Still, the Watts Report is a mirror: the distance its bureaucratic language puts between us and the Negro is the reflection of reality. The demands of those days and nights on the streets, the smoke and the flames, are simply not to be taken in. The most radical re-organization of our lives could hardly satisfy them, and there seems to be neither the wish nor the will to make the effort. The words swell as purpose shrinks. Alabama and California are separated by more than miles of painted desert. The Civil Rights movement is fellowship and Watts is alienation, separation.

“What can violence bring you when the white people have the police and the power? What can it bring you except death?”

“Well, we are dying a little bit every day.”

The final words of the Report seem to struggle for some faint upbeat and resolution but they are bewildered and fatigued. “As we have said earlier in this report, there is no immediate remedy for the problems of the Negro and other disadvantaged in our community. The problems are deep and the remedies are costly and will take time. However, through the implementation of the programs we propose, with the dedication we discuss, and with the leadership we call for from all, our Commission states without dissent, that the tragic violence that occurred during the six days of August will not be repeated.”

How hard it is to keep the attention of the American people. Perhaps that is what “communications” are for: to excite and divert with one thing after another. And we are a nation preeminent in communications. The Negro has been pushed out of our thoughts by the Vietnam war. Helicopters in Southeast Asia turned out to be far easier to provide than the respect the Negro asked for.

“The army? What about the army?”

“It's the last chance for a Negro to be a man . . . and yet it's another prison, too.”

The months have gone by. And did the explosion in Watts really do what they thought afterward? Did it give dignity and definition? Did it mean anything in the long run?
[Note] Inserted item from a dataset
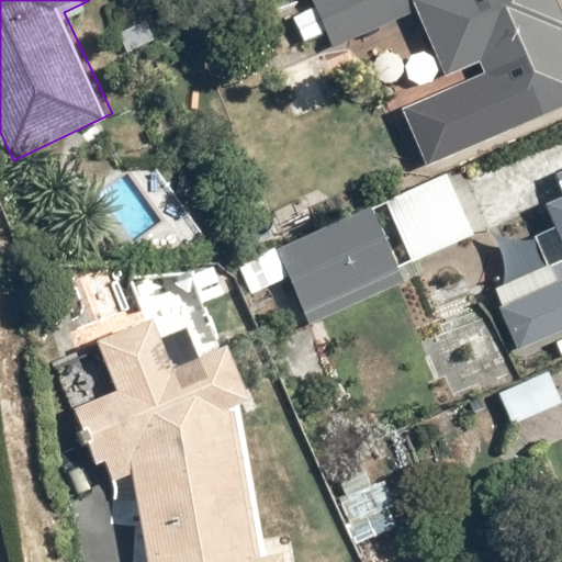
[(403,0),(312,0),(314,4),(291,15),(304,44),(328,34),(334,46),(408,12),(403,0)]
We know that only the severest concentration will keep the claims of the Negro alive in America, because he represents all the imponderables of life itself. Anxiety and uncertainty push us on to something else—to words which seem to soothe, and to more words. As for Watts itself: the oddity of its simplicity can scarcely be grasped. Its defiant lack of outline haunts the imagination. Lying low under the sun, shadowed by overpasses, it would seem to offer every possibility, every hope. In the newness of the residents, of the buildings, of the TV sets, there is a strange stillness, as of something formless, unaccountable. The gaps in the streets are hardly missed, where there is so much missing. Of course it is jobs and schools and segregation, yes, yes. But beyond that something that has nothing to do with Negroes was trying to be destroyed that summer. Some part of new America itself—that “dull, devastating spiral of failure” the McCone Commission imagines to belong only to the “disadvantaged” standing friendless in their capsule on the outskirts of downtown Los Angeles.